----- Document extract
Could you use "struct x86_fxsr *" instead of "void*" ?
Maybe adding another "struct x86_fxsr fxsr" inside the anonymous
fpu_sse union would help here.

>  # else
>  #  define FXSAVE_AREA get_fpu_save_area()
>  # endif
> diff --git a/xen/arch/x86/xstate.c b/xen/arch/x86/xstate.c
> index 57a0749f0d54..af9e345a7ace 100644
> --- a/xen/arch/x86/xstate.c
> +++ b/xen/arch/x86/xstate.c
> @@ -508,9 +508,15 @@ int xstate_alloc_save_area(struct vcpu *v)
>      unsigned int size;
>
>      if ( !cpu_has_xsave )
> -        return 0;
> -
> -    if ( !is_idle_vcpu(v) || !cpu_has_xsavec )
> +    {
> +        /*
> +         * On non-XSAVE systems, we allocate an XSTATE buffer for simplicity.
> +         * XSTATE is backwards compatible to FXSAVE, and only one cacheline
> +         * larger.
> +         */
> +        size = XSTATE_AREA_MIN_SIZE;
> +    }
> +    else if ( !is_idle_vcpu(v) || !cpu_has_xsavec )
>      {
>          size = xsave_cntxt_size;
>          BUG_ON(size < XSTATE_AREA_MIN_SIZE);

Frediano
Re: [PATCH v4 1/2] x86/fpu: Combine fpu_ctxt and xsave_area in arch_vcpu
Posted by Alejandro Vallejo 1 month, 2 weeks ago
On Tue Oct 8, 2024 at 8:47 AM BST, Frediano Ziglio wrote:
> On Mon, Oct 7, 2024 at 4:52 PM Alejandro Vallejo
> <alejandro.vallejo@cloud.com> wrote:
> >
> > fpu_ctxt is either a pointer to the legacy x87/SSE save area (used by FXSAVE) or
> > a pointer aliased with xsave_area that points to its fpu_sse subfield. Such
> > subfield is at the base and is identical in size and layout to the legacy
> > buffer.
----------
▶ [Set task A]
Return every line of the records below that contains the string "appoggiatura". Case counts.
----- Listing
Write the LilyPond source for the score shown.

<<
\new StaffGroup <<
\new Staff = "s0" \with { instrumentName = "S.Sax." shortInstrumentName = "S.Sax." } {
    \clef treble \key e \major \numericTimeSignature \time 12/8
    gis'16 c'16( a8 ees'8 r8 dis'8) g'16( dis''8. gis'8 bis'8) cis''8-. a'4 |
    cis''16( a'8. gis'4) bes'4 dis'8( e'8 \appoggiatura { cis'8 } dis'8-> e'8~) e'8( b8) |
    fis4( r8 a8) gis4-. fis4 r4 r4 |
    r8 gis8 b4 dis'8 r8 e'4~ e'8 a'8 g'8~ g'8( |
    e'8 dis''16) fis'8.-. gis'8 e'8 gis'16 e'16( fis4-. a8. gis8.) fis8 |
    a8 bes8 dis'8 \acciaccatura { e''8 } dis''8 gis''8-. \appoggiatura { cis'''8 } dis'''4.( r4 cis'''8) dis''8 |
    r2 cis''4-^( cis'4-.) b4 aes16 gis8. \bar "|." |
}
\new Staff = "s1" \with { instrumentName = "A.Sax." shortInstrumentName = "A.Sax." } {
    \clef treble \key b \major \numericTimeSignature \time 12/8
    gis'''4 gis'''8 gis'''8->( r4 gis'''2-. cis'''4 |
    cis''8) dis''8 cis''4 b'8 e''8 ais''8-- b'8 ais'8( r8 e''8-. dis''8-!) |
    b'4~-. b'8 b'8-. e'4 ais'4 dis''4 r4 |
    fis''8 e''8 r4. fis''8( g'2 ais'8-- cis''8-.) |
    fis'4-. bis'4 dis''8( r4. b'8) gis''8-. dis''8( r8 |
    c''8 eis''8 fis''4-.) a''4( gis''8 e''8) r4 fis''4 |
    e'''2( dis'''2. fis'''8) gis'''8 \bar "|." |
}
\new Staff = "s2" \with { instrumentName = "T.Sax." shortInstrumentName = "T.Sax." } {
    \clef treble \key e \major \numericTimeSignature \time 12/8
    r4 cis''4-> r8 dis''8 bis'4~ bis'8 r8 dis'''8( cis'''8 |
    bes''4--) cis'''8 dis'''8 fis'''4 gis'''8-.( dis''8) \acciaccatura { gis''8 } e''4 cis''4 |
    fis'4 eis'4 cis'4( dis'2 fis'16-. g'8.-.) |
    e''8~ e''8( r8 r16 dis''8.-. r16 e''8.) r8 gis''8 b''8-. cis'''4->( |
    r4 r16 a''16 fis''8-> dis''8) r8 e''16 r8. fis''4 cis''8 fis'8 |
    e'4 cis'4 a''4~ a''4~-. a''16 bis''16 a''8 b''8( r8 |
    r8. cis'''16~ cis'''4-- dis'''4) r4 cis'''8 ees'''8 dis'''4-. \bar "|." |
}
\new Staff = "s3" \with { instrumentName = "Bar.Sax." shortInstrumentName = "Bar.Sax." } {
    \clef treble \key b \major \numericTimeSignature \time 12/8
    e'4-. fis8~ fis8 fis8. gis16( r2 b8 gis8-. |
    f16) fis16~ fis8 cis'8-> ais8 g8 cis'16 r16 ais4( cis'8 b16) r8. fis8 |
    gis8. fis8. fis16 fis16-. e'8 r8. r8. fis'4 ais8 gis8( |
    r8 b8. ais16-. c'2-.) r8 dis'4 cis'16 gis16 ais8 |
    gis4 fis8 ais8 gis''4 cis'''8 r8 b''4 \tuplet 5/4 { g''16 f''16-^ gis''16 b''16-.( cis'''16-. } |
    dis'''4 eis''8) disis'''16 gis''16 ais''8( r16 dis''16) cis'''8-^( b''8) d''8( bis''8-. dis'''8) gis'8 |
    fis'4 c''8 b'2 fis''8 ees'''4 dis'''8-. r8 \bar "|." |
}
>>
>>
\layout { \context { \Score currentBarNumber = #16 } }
----------
----- Listing
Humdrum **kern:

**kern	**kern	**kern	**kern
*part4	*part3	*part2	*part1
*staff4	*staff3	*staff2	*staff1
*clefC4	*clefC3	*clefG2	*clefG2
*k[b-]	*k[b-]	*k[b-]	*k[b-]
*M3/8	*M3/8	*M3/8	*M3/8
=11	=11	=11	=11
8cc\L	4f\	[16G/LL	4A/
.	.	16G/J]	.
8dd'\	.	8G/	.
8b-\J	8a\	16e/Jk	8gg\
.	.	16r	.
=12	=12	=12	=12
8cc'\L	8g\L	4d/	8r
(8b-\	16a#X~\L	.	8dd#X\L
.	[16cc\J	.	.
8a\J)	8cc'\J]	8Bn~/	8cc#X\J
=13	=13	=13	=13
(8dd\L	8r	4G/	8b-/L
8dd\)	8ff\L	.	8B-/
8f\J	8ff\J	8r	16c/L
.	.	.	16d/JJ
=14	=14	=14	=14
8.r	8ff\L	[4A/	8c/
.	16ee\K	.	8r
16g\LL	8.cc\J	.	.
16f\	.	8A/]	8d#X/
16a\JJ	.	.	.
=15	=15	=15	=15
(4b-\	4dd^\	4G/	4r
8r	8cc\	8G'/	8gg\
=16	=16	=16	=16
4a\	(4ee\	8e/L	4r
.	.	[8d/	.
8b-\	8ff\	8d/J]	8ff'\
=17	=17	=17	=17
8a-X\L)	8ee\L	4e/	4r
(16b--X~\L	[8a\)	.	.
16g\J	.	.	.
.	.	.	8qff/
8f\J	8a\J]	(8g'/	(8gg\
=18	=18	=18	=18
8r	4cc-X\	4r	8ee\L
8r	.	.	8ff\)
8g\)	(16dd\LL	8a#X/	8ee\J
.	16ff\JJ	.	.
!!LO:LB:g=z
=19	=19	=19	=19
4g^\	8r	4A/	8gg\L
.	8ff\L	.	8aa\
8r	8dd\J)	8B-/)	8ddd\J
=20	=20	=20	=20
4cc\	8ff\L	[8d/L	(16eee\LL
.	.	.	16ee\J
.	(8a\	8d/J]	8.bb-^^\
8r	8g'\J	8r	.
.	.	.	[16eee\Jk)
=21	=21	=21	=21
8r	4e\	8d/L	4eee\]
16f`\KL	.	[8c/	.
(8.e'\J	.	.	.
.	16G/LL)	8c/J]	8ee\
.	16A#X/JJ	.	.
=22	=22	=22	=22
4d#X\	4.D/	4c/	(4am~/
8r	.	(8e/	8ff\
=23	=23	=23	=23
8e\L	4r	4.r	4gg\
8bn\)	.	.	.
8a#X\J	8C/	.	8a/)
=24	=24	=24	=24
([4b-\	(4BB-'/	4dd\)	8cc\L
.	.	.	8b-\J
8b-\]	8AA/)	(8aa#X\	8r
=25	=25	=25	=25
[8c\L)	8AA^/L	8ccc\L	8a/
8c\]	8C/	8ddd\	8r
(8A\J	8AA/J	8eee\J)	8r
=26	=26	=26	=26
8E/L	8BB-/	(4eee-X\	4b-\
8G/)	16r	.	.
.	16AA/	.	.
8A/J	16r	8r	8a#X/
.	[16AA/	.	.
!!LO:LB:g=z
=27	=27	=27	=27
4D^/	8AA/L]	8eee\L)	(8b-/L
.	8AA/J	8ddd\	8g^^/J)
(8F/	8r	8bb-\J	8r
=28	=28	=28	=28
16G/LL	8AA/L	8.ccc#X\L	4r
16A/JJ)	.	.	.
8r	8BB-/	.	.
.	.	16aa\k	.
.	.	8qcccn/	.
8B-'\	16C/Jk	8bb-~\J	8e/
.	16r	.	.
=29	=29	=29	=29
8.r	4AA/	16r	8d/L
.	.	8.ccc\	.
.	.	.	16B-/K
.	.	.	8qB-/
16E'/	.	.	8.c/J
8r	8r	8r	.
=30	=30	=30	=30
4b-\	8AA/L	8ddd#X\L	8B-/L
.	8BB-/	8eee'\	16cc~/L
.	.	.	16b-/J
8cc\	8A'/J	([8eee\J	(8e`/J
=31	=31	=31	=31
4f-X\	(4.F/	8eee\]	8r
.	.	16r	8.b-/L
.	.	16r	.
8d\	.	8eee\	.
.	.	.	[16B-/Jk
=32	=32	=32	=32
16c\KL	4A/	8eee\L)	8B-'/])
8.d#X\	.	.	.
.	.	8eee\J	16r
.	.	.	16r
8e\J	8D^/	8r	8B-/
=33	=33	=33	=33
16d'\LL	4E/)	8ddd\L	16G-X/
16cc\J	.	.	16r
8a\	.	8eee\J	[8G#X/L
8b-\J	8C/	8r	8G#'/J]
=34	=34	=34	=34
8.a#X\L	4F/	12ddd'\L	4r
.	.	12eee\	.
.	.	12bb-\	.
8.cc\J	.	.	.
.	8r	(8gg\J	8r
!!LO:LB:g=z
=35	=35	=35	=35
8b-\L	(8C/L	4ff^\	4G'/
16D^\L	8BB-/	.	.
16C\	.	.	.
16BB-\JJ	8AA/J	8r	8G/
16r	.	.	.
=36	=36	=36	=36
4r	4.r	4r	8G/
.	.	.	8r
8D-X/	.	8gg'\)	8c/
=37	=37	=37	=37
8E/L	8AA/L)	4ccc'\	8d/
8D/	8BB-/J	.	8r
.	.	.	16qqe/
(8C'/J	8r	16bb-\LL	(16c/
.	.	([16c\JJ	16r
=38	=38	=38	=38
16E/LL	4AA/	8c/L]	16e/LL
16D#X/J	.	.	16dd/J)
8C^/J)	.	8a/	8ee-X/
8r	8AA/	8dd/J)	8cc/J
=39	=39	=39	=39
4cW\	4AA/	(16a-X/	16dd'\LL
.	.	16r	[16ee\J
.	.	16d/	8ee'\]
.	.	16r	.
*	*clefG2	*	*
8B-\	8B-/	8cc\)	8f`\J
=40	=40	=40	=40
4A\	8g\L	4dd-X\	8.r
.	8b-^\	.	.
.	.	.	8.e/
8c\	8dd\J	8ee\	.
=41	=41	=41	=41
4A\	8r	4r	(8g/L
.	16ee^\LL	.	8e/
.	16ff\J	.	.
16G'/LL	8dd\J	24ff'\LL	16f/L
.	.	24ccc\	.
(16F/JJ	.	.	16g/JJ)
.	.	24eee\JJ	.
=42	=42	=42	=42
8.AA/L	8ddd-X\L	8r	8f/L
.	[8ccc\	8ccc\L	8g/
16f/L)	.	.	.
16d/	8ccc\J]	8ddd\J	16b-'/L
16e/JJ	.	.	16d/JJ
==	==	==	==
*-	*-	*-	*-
----------
----- Listing
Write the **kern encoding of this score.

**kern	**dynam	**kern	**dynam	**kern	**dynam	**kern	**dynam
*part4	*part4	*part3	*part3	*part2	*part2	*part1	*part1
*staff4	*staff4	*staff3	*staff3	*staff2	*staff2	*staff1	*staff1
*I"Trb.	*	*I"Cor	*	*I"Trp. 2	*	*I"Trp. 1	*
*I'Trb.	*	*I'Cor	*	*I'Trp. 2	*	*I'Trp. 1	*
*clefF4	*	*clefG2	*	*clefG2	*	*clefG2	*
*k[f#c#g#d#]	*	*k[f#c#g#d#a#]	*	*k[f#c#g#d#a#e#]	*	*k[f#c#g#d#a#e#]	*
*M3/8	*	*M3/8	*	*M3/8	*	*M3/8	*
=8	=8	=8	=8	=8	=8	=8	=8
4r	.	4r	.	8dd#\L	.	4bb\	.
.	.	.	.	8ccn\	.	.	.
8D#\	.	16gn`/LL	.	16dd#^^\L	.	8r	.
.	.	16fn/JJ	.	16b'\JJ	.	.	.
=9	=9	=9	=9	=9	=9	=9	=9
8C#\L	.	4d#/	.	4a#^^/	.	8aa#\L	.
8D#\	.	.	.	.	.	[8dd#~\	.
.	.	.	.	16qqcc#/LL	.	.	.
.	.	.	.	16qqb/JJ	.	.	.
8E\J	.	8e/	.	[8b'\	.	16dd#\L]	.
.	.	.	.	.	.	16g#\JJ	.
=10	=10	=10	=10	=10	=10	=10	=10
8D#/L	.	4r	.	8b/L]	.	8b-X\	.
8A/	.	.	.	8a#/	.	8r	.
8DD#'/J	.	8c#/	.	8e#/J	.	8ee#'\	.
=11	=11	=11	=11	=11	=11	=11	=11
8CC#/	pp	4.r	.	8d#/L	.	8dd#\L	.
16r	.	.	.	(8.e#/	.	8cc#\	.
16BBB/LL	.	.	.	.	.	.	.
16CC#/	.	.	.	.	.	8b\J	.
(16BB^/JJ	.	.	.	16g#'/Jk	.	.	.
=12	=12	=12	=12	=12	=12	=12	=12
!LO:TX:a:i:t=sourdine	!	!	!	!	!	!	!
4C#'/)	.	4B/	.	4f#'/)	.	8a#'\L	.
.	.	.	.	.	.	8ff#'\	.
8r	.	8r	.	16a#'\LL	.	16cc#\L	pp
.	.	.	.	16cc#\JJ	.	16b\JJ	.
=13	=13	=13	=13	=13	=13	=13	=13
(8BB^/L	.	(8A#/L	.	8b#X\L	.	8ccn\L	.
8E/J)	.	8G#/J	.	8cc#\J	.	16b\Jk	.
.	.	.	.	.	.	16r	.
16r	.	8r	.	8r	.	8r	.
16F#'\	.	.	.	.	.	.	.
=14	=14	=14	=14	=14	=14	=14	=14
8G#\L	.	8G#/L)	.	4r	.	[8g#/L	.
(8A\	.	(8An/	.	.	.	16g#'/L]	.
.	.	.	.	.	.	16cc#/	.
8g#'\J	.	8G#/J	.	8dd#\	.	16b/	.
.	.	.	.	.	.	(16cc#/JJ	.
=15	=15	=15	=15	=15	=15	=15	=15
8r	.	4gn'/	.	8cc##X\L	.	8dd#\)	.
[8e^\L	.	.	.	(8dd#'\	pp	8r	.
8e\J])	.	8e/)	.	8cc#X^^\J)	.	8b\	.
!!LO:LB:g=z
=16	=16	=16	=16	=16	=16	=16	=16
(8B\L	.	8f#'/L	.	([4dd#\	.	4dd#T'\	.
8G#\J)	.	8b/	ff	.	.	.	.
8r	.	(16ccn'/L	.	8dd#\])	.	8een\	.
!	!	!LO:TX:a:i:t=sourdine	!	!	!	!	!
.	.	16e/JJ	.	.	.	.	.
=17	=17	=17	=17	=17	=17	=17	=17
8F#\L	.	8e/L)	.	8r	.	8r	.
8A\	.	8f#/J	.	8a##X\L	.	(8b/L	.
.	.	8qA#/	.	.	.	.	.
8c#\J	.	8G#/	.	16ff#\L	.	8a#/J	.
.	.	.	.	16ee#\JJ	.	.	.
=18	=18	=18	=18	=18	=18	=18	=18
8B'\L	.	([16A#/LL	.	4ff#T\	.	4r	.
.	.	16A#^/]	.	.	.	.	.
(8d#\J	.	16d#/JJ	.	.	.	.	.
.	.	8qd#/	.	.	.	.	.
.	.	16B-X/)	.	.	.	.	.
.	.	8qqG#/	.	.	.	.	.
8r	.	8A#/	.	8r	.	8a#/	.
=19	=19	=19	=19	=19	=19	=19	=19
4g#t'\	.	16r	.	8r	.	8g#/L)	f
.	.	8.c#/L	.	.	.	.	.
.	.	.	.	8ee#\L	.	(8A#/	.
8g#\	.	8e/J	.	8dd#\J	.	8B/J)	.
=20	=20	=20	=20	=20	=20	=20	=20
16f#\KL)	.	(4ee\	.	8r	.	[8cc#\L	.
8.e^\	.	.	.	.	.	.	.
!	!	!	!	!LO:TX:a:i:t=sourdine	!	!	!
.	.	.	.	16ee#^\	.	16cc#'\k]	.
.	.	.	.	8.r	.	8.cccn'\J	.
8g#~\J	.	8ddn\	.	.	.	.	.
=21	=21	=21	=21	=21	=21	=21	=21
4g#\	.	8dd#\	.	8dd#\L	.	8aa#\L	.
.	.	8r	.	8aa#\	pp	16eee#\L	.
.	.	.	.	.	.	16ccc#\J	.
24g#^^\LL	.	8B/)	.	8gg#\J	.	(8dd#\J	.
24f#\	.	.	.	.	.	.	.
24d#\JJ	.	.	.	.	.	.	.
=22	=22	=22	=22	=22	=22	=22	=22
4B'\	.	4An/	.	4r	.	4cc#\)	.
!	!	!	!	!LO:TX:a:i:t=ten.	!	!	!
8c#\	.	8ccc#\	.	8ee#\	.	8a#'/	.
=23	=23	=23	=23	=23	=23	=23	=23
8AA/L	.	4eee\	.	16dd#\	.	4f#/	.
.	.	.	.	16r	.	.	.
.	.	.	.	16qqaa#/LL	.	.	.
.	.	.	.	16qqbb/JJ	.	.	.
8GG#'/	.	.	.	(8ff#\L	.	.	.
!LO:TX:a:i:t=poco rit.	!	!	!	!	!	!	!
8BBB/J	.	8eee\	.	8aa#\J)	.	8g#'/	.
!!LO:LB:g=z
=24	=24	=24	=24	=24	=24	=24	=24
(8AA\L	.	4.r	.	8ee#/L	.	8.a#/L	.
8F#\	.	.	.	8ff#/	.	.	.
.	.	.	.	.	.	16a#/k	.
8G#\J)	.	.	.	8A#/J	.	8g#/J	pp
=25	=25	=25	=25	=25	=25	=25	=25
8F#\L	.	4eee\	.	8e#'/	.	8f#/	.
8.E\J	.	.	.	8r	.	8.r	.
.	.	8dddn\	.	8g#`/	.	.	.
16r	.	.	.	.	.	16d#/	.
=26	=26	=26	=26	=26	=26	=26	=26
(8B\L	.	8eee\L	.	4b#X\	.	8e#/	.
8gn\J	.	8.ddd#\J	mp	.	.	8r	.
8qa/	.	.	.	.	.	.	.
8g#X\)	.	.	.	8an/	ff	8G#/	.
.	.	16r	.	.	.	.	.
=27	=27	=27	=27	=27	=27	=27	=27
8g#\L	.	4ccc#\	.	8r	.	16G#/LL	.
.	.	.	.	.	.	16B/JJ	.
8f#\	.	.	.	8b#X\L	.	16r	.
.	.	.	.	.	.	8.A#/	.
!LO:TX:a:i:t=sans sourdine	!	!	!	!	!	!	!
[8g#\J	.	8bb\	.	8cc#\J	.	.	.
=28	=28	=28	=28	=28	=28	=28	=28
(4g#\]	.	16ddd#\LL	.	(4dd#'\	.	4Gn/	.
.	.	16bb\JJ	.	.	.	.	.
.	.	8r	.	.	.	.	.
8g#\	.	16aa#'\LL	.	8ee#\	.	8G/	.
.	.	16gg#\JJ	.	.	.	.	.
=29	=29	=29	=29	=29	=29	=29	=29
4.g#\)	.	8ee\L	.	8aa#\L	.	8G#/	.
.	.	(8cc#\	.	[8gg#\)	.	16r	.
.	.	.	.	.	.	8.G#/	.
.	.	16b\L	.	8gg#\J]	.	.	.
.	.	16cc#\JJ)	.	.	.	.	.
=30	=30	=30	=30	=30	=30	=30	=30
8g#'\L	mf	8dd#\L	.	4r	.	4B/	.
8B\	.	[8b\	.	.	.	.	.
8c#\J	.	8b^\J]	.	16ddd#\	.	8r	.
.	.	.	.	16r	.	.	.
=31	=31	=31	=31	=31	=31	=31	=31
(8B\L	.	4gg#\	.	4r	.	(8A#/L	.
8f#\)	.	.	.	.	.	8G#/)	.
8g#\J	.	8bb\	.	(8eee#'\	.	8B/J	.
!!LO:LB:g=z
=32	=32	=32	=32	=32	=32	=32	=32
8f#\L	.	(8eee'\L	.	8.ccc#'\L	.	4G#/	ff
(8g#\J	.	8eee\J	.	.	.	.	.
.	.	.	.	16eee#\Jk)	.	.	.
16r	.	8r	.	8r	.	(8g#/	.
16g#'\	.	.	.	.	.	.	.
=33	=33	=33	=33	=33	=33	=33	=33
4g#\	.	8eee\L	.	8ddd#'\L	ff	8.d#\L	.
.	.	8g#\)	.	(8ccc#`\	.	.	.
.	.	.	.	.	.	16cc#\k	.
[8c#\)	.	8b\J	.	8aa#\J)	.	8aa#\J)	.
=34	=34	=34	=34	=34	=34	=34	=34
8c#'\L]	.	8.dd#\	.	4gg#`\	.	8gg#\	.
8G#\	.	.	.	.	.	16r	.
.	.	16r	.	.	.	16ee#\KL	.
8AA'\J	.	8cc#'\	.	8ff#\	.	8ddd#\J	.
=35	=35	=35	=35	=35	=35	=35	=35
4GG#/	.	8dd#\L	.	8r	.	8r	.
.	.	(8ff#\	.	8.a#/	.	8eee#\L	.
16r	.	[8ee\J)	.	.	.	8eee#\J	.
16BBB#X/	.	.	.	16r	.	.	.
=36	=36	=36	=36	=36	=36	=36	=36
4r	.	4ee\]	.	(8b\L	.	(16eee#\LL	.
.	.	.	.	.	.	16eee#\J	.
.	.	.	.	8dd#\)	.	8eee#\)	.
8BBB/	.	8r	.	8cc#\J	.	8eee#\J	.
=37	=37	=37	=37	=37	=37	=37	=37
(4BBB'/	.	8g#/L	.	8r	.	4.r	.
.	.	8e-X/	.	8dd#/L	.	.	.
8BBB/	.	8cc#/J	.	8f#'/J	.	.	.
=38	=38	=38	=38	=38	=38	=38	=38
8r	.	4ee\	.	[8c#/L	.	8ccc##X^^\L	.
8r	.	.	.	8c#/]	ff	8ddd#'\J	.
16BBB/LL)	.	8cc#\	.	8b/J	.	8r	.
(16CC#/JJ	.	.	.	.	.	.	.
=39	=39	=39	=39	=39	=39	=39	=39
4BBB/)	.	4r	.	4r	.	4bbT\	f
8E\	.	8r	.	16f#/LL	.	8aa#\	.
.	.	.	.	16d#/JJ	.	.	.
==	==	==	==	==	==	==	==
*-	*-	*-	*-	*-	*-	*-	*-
----------
▶ [Set task B]
Please print the passage of the patch discussion from "Maybe adding another" up to and including "( !cpu_has_xsave )".

▶ [Correct result A]
    cis''16( a'8. gis'4) bes'4 dis'8( e'8 \appoggiatura { cis'8 } dis'8-> e'8~) e'8( b8) |
    a8 bes8 dis'8 \acciaccatura { e''8 } dis''8 gis''8-. \appoggiatura { cis'''8 } dis'''4.( r4 cis'''8) dis''8 |

▶ [Correct result B]
Maybe adding another "struct x86_fxsr fxsr" inside the anonymous
fpu_sse union would help here.

>  # else
>  #  define FXSAVE_AREA get_fpu_save_area()
>  # endif
> diff --git a/xen/arch/x86/xstate.c b/xen/arch/x86/xstate.c
> index 57a0749f0d54..af9e345a7ace 100644
> --- a/xen/arch/x86/xstate.c
> +++ b/xen/arch/x86/xstate.c
> @@ -508,9 +508,15 @@ int xstate_alloc_save_area(struct vcpu *v)
>      unsigned int size;
>
>      if ( !cpu_has_xsave )